I think there’s a weak moral panic brewing here in terms of LLM usage, leading people to jump to conclusions they otherwise wouldn’t, and assume “xyz person’s brain is malfunctioning due to LLM use” before considering other likely options. As an example, someone on my recent post implied that the reason I didn’t suggest using spellcheck for typo fixes was because my personal usage of LLMs was unhealthy, rather than (the actual reason) that using the browser’s inbuilt spellcheck as a first pass seemed so obvious to me that it didn’t bear mentioning.
Even if it’s true that LLM usage is notably bad for human cognition, it’s probably bad to frame specific critique as “ah, another person mind-poisoned” without pretty good evidence for that.

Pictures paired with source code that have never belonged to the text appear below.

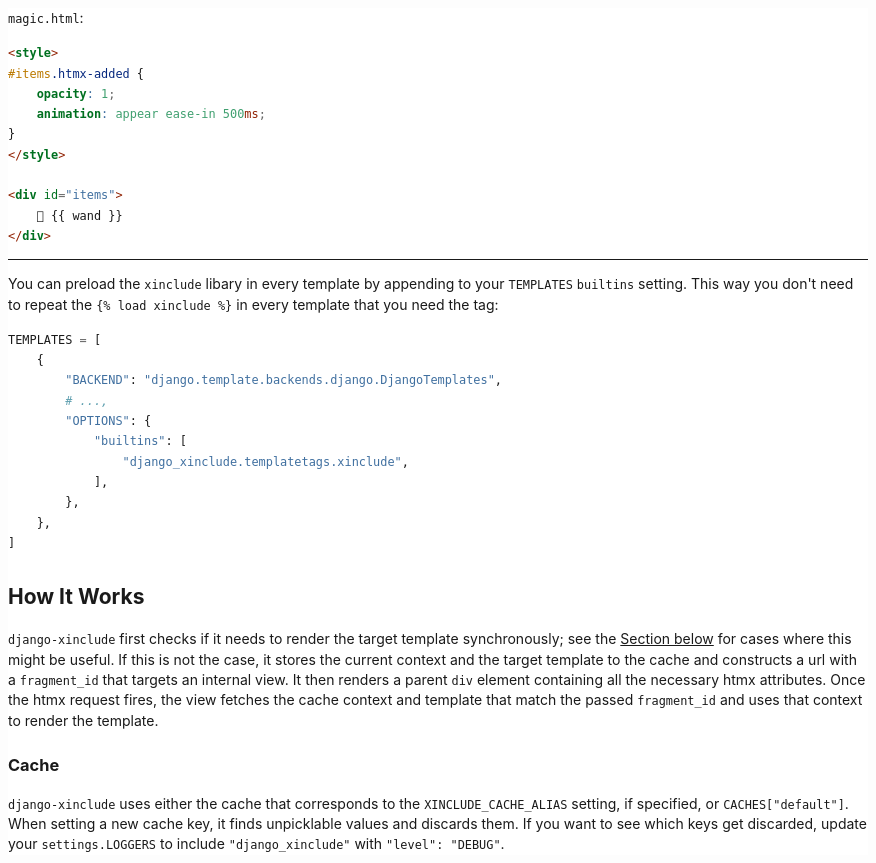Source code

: `magic.html`:

``` html
<style>
#items.htmx-added {
    opacity: 1;
    animation: appear ease-in 500ms;
}
</style>

<div id="items">
    🔮 {{ wand }}
</div>
```

------------------------------------------------------------------------

You can preload the `xinclude` libary in every template by appending to
your `TEMPLATES` `builtins` setting. This way you don't need to repeat
the `{% load xinclude %}` in every template that you need the tag:

``` python
TEMPLATES = [
    {
        "BACKEND": "django.template.backends.django.DjangoTemplates",
        # ...,
        "OPTIONS": {
            "builtins": [
                "django_xinclude.templatetags.xinclude",
            ],
        },
    },
]
```

## How It Works

`django-xinclude` first checks if it needs to render the target template
synchronously; see the [Section below](#rendering-synchronously) for
cases where this might be useful. If this is not the case, it stores the
current context and the target template to the cache and constructs a
url with a `fragment_id` that targets an internal view. It then renders
a parent `div` element containing all the necessary htmx attributes.
Once the htmx request fires, the view fetches the cache context and
template that match the passed `fragment_id` and uses that context to
render the template.

### Cache

`django-xinclude` uses either the cache that corresponds to the
`XINCLUDE_CACHE_ALIAS` setting, if specified, or `CACHES["default"]`.
When setting a new cache key, it finds unpicklable values and discards
them. If you want to see which keys get discarded, update your
`settings.LOGGERS` to include `"django_xinclude"` with
`"level": "DEBUG"`.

(This is distinct from critiquing text for being probably AI-generated, which I think is a necessary immune reaction around here.)
I guess I was imagining an implied “in expectation”, like predictions about second order effects of a certain degree of speculativeness are inaccurate enough that they’re basically useless, and so shouldn’t shift the expected value of an action. There are definitely exceptions and it’d depend how you formulate it, but “maybe my action was relevant to an emergent social phenomenon containing many other people with their own agency, and that phenomenon might be bad for abstract reasons, but it’s too soon to tell” just feels like… you couldn’t have anticipated that without being superhuman at forecasting, so you shouldn’t grade yourself on the basis of it happening (at least for the purposes of deciding how to motivate future behavior).